Мысль о том, что он не понимает того, чего знают все, но не говорят об этом, страшно удивила его. А еще он знал, что во всех его начинаниях все всегда совпадало. А здесь не совпало. Было чему удивиться.
– Миш! – прибежал брат. – Давай воблу есть?!
– Давай! – согласился Миша, хотя был недоволен тем, что брат отвлек его от нужного дела, которое он так и не додумал.
Вошли в сени, открыли дверцы кладовки, на которых изнутри висели связки таранки.
Мыль о том, что он что-то пропустил, страшно волновала Мишу. Он оторвал двум воблам головы, оставил их на веревке, одну рубину отдал брату, одну взял – себе.
Они вышли на улицу и, привычно чистя рыбу, стали бродить по двору. Погода был мрачная, небо – низким, можно было достать рукой, из-под снега бежали последние мутные ручьи. Бутылочки нигде не было видно. Миша снова обошел то место, где она стояла, но снова ничего не понял.
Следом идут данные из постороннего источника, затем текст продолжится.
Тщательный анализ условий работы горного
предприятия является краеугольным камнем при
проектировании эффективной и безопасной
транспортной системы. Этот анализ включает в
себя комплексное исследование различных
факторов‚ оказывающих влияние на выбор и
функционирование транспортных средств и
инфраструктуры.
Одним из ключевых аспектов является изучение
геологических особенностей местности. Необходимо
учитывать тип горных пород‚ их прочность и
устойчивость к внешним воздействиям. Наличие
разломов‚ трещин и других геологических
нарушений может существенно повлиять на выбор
– Ты что-нибудь видишь? – спросил он у брата.
– Где? – завертел он головой.
– Вот здесь! – ткнул Миша.
– Нет, – равнодушно ответил брат. – Ничего нет. Камни одни. А что должно быть?.. – спросил он, обсасывая длинный желтый кусок рыбьего мяса.
– Ничего, – буркнул Миша и почему-то разозлился сам на себе, что не может сам разобраться.
– Будешь?.. – спросил брат, протягивая оранжевую икру.
– Давай, – великодушно согласился Миша.
Брат икру не ел, они была солено-горькой из-за черной пленки, покрывавшей ее.
– А что мы ищем? – спросил брат.
– Ножик… – соврал Миша, чтобы заставить брата двигаться быстрее.
– Ножик?! – подпрыгнул брат.
Ножик был той вожделенной вещью, которой мечтали обладать все мальчишки в Большом Озерко.
– А ну… – брат забыв о таранке, как гончая, сделал круг около сарая. – Ничего нет! – доложил он. – А где ты его потерял?
– Да где-то здесь… – сказал Миша, небезосновательно подозревая брата в хитрости.
Брат еще пуще завертел головой, а потом сказал в надежде, что найдет ножик самостоятельно и станет его полноправными владельцем.
– Потом найдем…
Миша подумал, что потом – не получится, и что он точно что-то пропустил! Но что именно, он вспомнить не мог: что-то очень важное и крайне непонятное.
***
Прошло много лет, и по утрам Миша привычно здоровался с тем, кто спас его в детстве. Он был невидим, но зримо присутствовал в его жизни. Это был его друг, Скрипей.